Another threat intelligence feed will focus on malware data, while a different one will give you information about threat actor TTPs and attack IoCs.
You will seldom see a one-stop shop for threat intelligence. The key is identifying the kind of threat intelligence you need before subscribing to relevant threat intelligence feeds.
What Is the Difference between Threat Feeds and Threat Intelligence Feeds?
Threat intelligence feeds provide actionable threat information that helps organizations protect against attacks and exploits targeting other entities. The data from threat intelligence feeds is already contextualized. Therefore, security teams can make critical decisions based on the security information.
In most cases, security solutions are configured to take immediate action on the information that threat intelligence feeds provide.
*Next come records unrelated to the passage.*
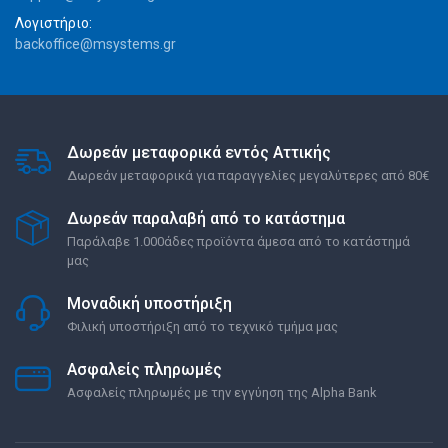
Λογιστήριο:
backoffice@msystems.gr
Δωρεάν μεταφορικά εντός Αττικής
Δωρεάν μεταφορικά για παραγγελίες μεγαλύτερες από 80€
Δωρεάν παραλαβή από το κατάστημα
Παράλαβε 1.000άδες προϊόντα άμεσα από το κατάστημά
μας
Μοναδική υποστήριξη
Φιλική υποστήριξη από το τεχνικό τμήμα μας
Ασφαλείς πληρωμές
Ασφαλείς πληρωμές με την εγγύηση της Alpha Bank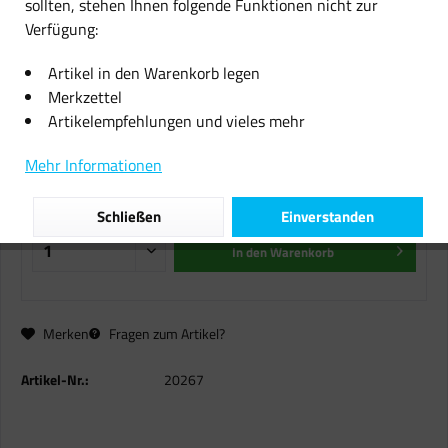
sollten, stehen Ihnen folgende Funktionen nicht zur
Verfügung:
Original Canon Tinten Patrone
PGI-570 XL schwarz für Pixma
Artikel in den Warenkorb legen
5750 6850 7750
Merkzettel
Artikelempfehlungen und vieles mehr
16,73 € *
Mehr Informationen
inkl. MwSt.
zzgl. Versandkosten
Sofort versandfertig, Lieferzeit ca. 1-2 Werktage
Schließen
Einverstanden
In den
Warenkorb
Merken
Fragen zum Artikel?
Artikel-Nr.:
20267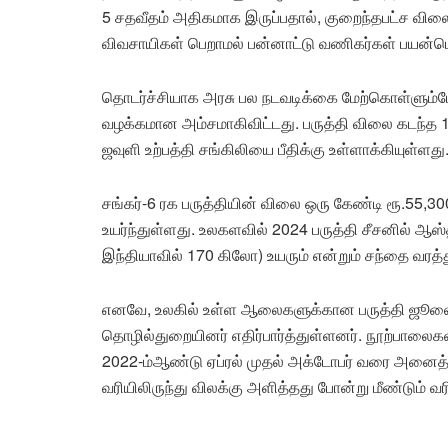
5 சதவீதம் அதிகமாக இருப்பதால், குறைந்தபட்ச வில
விவசாயிகள் பெறாமல் பன்னாட்டு வணிகர்கள் பயன்பெ
தொடர்ச்சியாக அரசு பல நடவடிக்கை மேற்கொள்ளும்ப
வழக்கமான அம்சமாகிவிட்டது. பருத்தி விலை கடந்த 15
ஜவுளி உற்பத்தி சங்கிலியை பீதிக்கு உள்ளாக்கியுள்ளது
சங்கர்-6 ரக பருத்தியின் விலை ஒரு கேண்டி ரூ.55,3
உயர்ந்துள்ளது. உலகளவில் 2024 பருத்தி சீசனில் ஆஸ்
இந்தியாவில் 170 கிலோ) உயரும் என்றும் சந்தை வரத்து
எனவே, உலகில் உள்ள ஆலைகளுக்கான பருத்தி ஜூலைக
தொழில்துறையினர் எதிர்பார்த்துள்ளனர். நூற்பாலைகள
2022-ம்ஆண்டு ஏப்ரல் முதல் அக்டோபர் வரை அனைத்த
வரியிலிருந்து விலக்கு அளித்தது போன்று மீண்டும் வ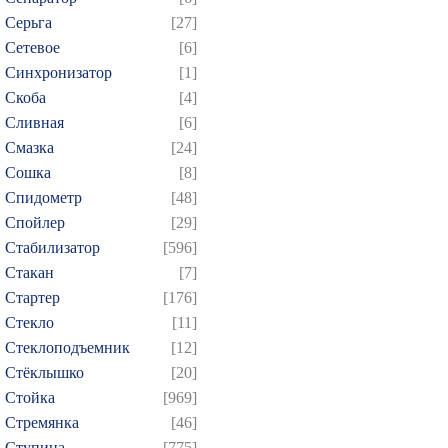
Серьга
[27]
Сетевое
[6]
Синхронизатор
[1]
Скоба
[4]
Сливная
[6]
Смазка
[24]
Сошка
[8]
Спидометр
[48]
Спойлер
[29]
Стабилизатор
[596]
Стакан
[7]
Стартер
[176]
Стекло
[11]
Стеклоподъемник
[12]
Стёклышко
[20]
Стойка
[969]
Стремянка
[46]
Ступица
[775]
They may block a domain name if details from threat intelligence feeds say it fits the bill of being a suspicious property.
On the other hand, threat feeds are streams of threat data without contextualization and enrichment. For example, a threat feed may provide a list of suspicious domains and IP addresses, but it doesn’t provide further information. What makes the properties suspicious? In what cyber attack have they been observed? Are they connected to an organization? Threat feeds can’t answer these questions, but threat intelligence feeds can.
What Are Some Examples of Threat Intelligence Feeds?
Below are some examples of open-source threat intelligence feeds.
- Abuse.ch: A research project of the Bern University of Applied Sciences (BFH) Institute for Cybersecurity and Engineering (ICE), which provides information about malware, botnets, and IoCs.
- Apache SpamAssassin: An anti-spam platform that helps system administrators filter, classify, and block spam emails.
- Automated Indicator Sharing: A Cybersecurity and Infrastructure Security Agency (CISA) initiative that allows private organizations to share threat IoCs with other entities.
- Infragard: A partnership between the Federal Bureau of Investigation (FBI) and private companies that aims to educate and share cybersecurity information.
What Are Real-Time Threat Intelligence Feeds?
Real-time threat intelligence feeds refer to up-to-date information about threats and exploits. How updated should threat intelligence feeds be? There’s no exact time frame, but a few minutes to an hour since threat data detection would provide the utmost security.
Threat intelligence is valuable, but is also time-sensitive. Delayed threat intelligence feeds may cause security teams to respond late. By the time they obtain the information, threat actors may already have infiltrated their systems.
Security teams can save time and resources when using threat intelligence feeds. They may need to perform additional analysis on some threat information, but most of the data is already actionable.